• [What you will do]: Your answer should consist of each line below that contains the string "米野木莇生線".

----- Available data -----

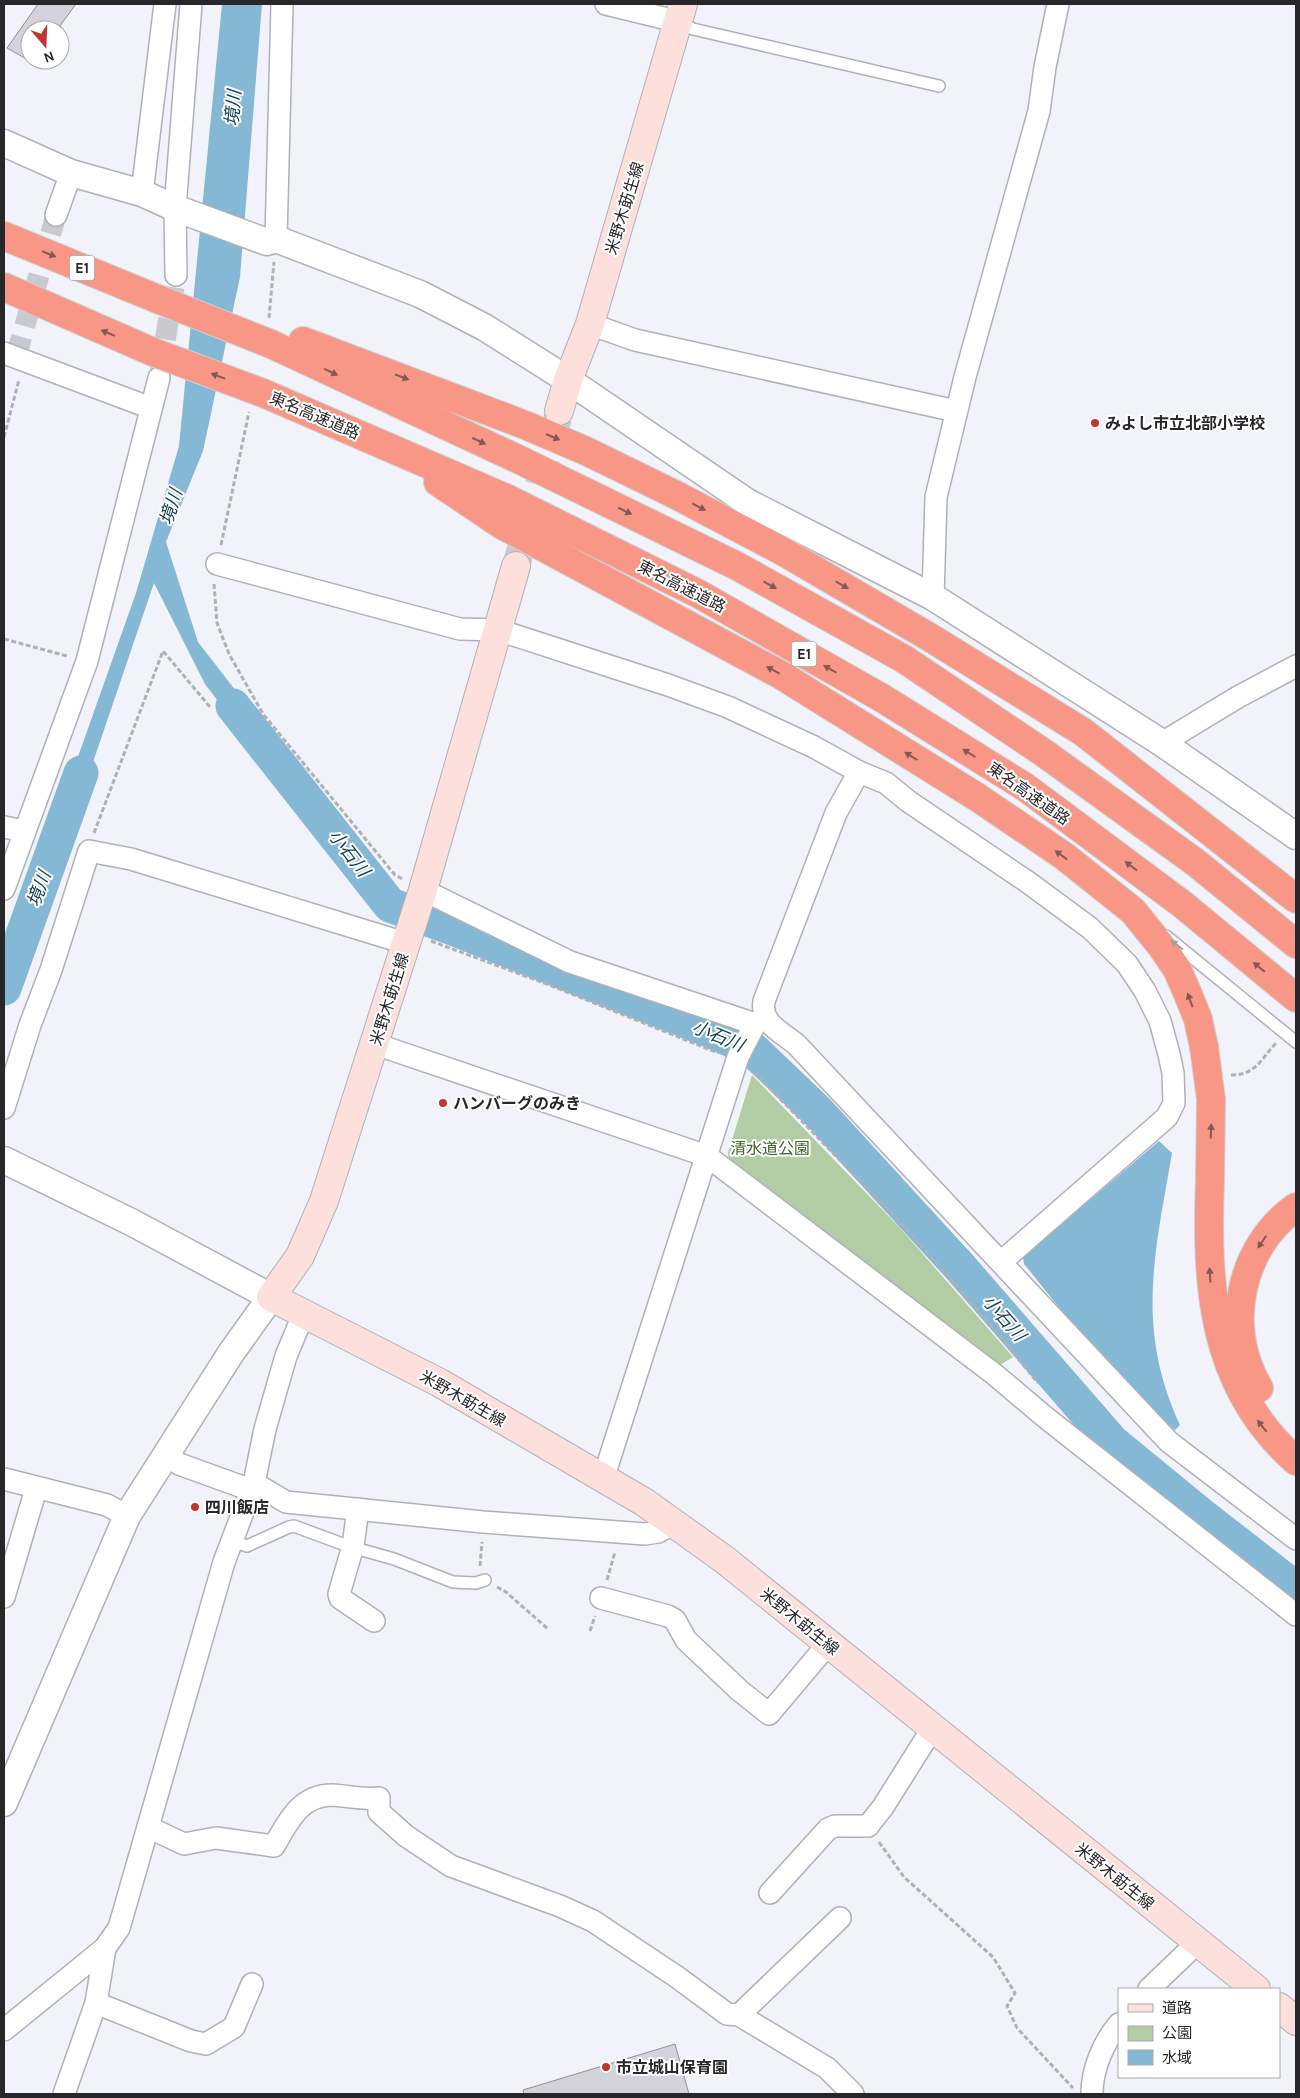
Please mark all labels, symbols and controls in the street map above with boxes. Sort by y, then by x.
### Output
north arrow [20,20,70,70]
text: N [42,47,57,66]
water label: 境川 [220,87,246,127]
street label: 米野木莇生線 [601,159,648,257]
one-way arrow [42,251,56,259]
road number: E1 [70,256,94,280]
one-way arrow [101,328,115,336]
one-way arrow [324,368,339,376]
one-way arrow [210,372,225,379]
one-way arrow [394,374,409,381]
street label: 東名高速道路 [267,388,363,443]
place label: みよし市立北部小学校 [1105,414,1265,433]
marker: みよし市立北部小学校 [1089,417,1101,429]
one-way arrow [546,434,560,442]
one-way arrow [472,437,486,445]
water label: 境川 [155,485,188,528]
one-way arrow [692,503,706,511]
one-way arrow [618,507,632,515]
street label: 東名高速道路 [635,556,729,617]
one-way arrow [763,580,777,589]
one-way arrow [835,581,848,590]
road number: E1 [792,642,816,666]
one-way arrow [824,664,837,673]
one-way arrow [766,666,780,674]
one-way arrow [963,748,976,757]
one-way arrow [905,751,918,761]
street label: 東名高速道路 [984,758,1073,829]
water label: 小石川 [324,825,376,883]
one-way arrow [1055,850,1068,860]
one-way arrow [1124,861,1138,871]
water label: 境川 [23,866,56,910]
one-way arrow [1171,939,1184,950]
street label: 米野木莇生線 [366,950,413,1048]
one-way arrow [1252,961,1265,972]
one-way arrow [1186,992,1194,1007]
water label: 小石川 [689,1016,749,1057]
place label: ハンバーグのみき [453,1094,581,1113]
marker: ハンバーグのみき [437,1097,449,1109]
one-way arrow [1207,1123,1215,1139]
park label: 清水道公園 [730,1139,810,1158]
one-way arrow [1257,1235,1267,1249]
one-way arrow [1205,1267,1213,1283]
water label: 小石川 [978,1290,1031,1347]
street label: 米野木莇生線 [416,1366,509,1431]
one-way arrow [1257,1420,1268,1433]
place label: 四川飯店 [205,1498,269,1517]
marker: 四川飯店 [189,1501,201,1513]
street label: 米野木莇生線 [756,1584,843,1659]
street label: 米野木莇生線 [1071,1839,1158,1914]
legend [1118,1988,1280,2078]
text: 道路 [1162,1999,1192,2017]
text: 公園 [1162,2024,1192,2042]
text: 水域 [1162,2049,1192,2067]
place label: 市立城山保育園 [616,2058,728,2077]
marker: 市立城山保育園 [600,2061,612,2073]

-----

• [Task solution]:
street label: 米野木莇生線 [601,159,648,257]
street label: 米野木莇生線 [366,950,413,1048]
street label: 米野木莇生線 [416,1366,509,1431]
street label: 米野木莇生線 [756,1584,843,1659]
street label: 米野木莇生線 [1071,1839,1158,1914]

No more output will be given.